May 13th
I recently found the order of thanksgiving service for Revd Don Black, who died in 2005. He was just one of that generation who came out of the war in 1945 and after theological college devoted the rest of their years to the Baptist ministry. Don was a forthright preacher with a passionate commitment to justice and peace; for over 20 years he headed the Baptist Union Department for Social Responsibility. His wartime service was in the Royal Navy. He once told me that his experience of “active service” was “1% sheer terror, 99% sheer boredom”.

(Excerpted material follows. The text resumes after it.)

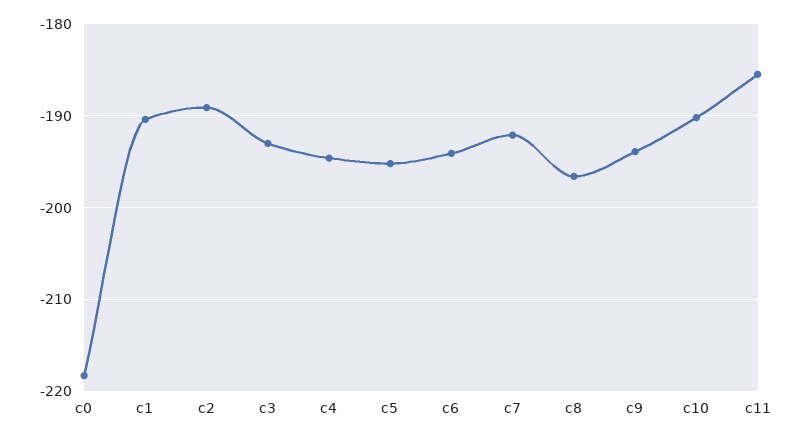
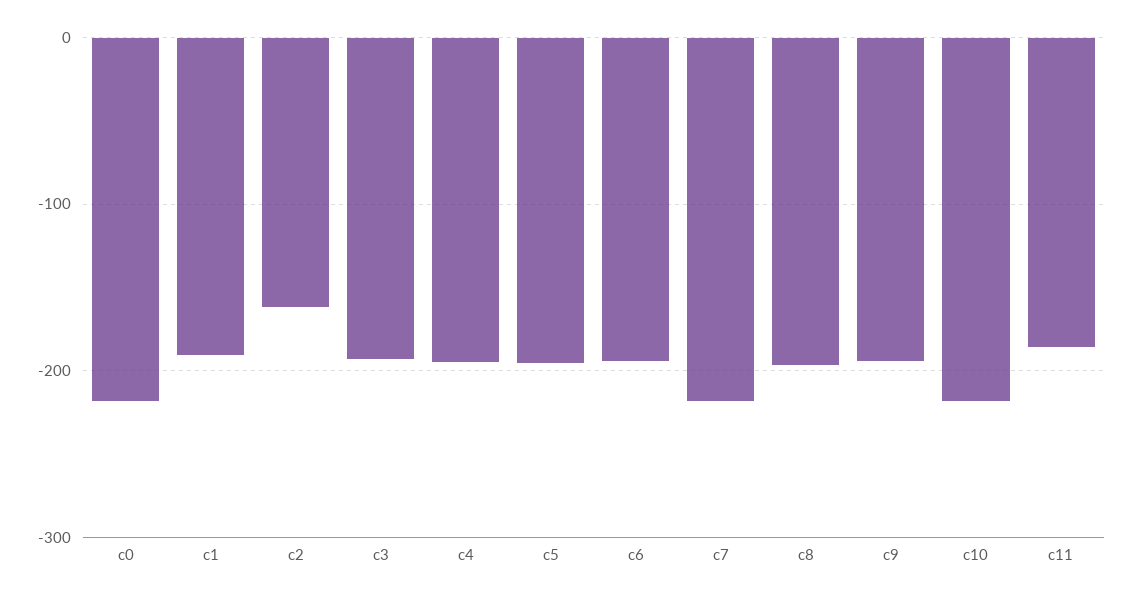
c2: -189 -> -160
c7: -192 -> -220
c10: -190 -> -220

People talk of needing to recapture the wartime spirit to see us through the Coronavirus pandemic. If so, let’s remember that the war wasn’t all heroic excitement or even danger. For many, it was just dogged toil and . . . waiting. It could have been very soul-destroying. Yet people like Don emerged from it not as cynics complaining about six wasted years, but with vision and conviction about what they wanted to be and to do after it was over. One thinks of others whose wartime experience whether in uniform or in civilian reserved occupations must have seemed a bit of a bind.
Of course they found opportunities for recreation and amusement too (on a long car journey, Dr Morris West had some hilarious stories to relate about inter-factory seven-a-side rugby). But such people must have spent a lot of those long, seemingly empty hours and days thinking and praying about what would make a better world when peace came, and what their own part in it could be. Cue for us too?